(Transcribed page contents)

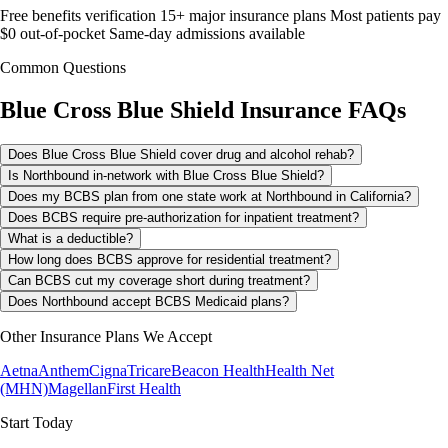
Free benefits verification
15+ major insurance plans
Most patients pay
$0 out-of-pocket
Same-day admissions available
Common Questions
Blue Cross Blue Shield
Insurance FAQs
Does Blue Cross Blue Shield cover drug and alcohol rehab?
Is Northbound in-network with Blue Cross Blue Shield?
Does my BCBS plan from one state work at Northbound in California?
Does BCBS require pre-authorization for inpatient treatment?
What is a deductible?
How long does BCBS approve for residential treatment?
Can BCBS cut my coverage short during treatment?
Does Northbound accept BCBS Medicaid plans?
Other Insurance Plans We Accept
Aetna
Anthem
Cigna
Tricare
Beacon Health
Health Net
(MHN)
Magellan
First Health
Start Today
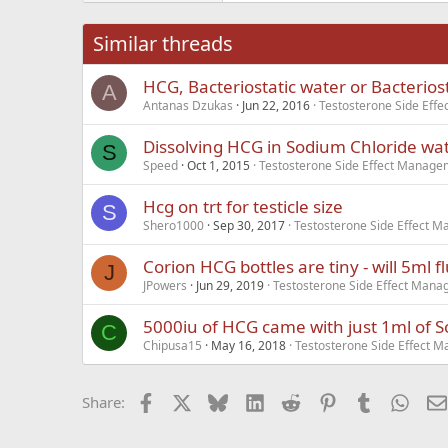
26
Times New Roma
Similar threads
Trebuchet MS
HCG, Bacteriostatic water or Bacterios
Verdana
A
Antanas Dzukas
Jun 22, 2016
Testosterone Side Eff
Dissolving HCG in Sodium Chloride wat
S
Speed
Oct 1, 2015
Testosterone Side Effect Manage
Hcg on trt for testicle size
S
Shero1000
Sep 30, 2017
Testosterone Side Effect 
Corion HCG bottles are tiny - will 5ml flu
J
JPowers
Jun 29, 2019
Testosterone Side Effect Man
5000iu of HCG came with just 1ml of 
C
Chipusa15
May 16, 2018
Testosterone Side Effect 
Facebook
X
Bluesky
LinkedIn
Reddit
Pinterest
Tumblr
What
Share:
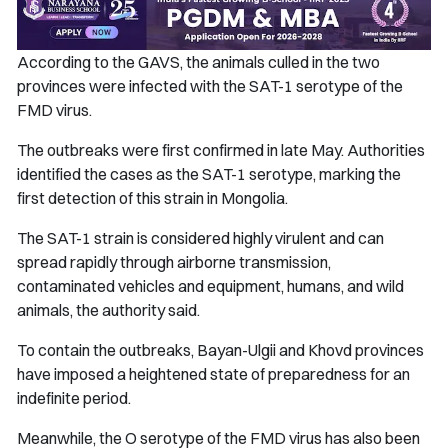
According to the GAVS, the animals culled in the two
provinces were infected with the SAT-1 serotype of the
FMD virus.
The outbreaks were first confirmed in late May. Authorities
identified the cases as the SAT-1 serotype, marking the
first detection of this strain in Mongolia.
The SAT-1 strain is considered highly virulent and can
spread rapidly through airborne transmission,
contaminated vehicles and equipment, humans, and wild
animals, the authority said.
To contain the outbreaks, Bayan-Ulgii and Khovd provinces
have imposed a heightened state of preparedness for an
indefinite period.
Meanwhile, the O serotype of the FMD virus has also been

Exercise instructions: What lines above hold the word "virus"? Pull each one out.

The answer:
FMD virus.
Meanwhile, the O serotype of the FMD virus has also been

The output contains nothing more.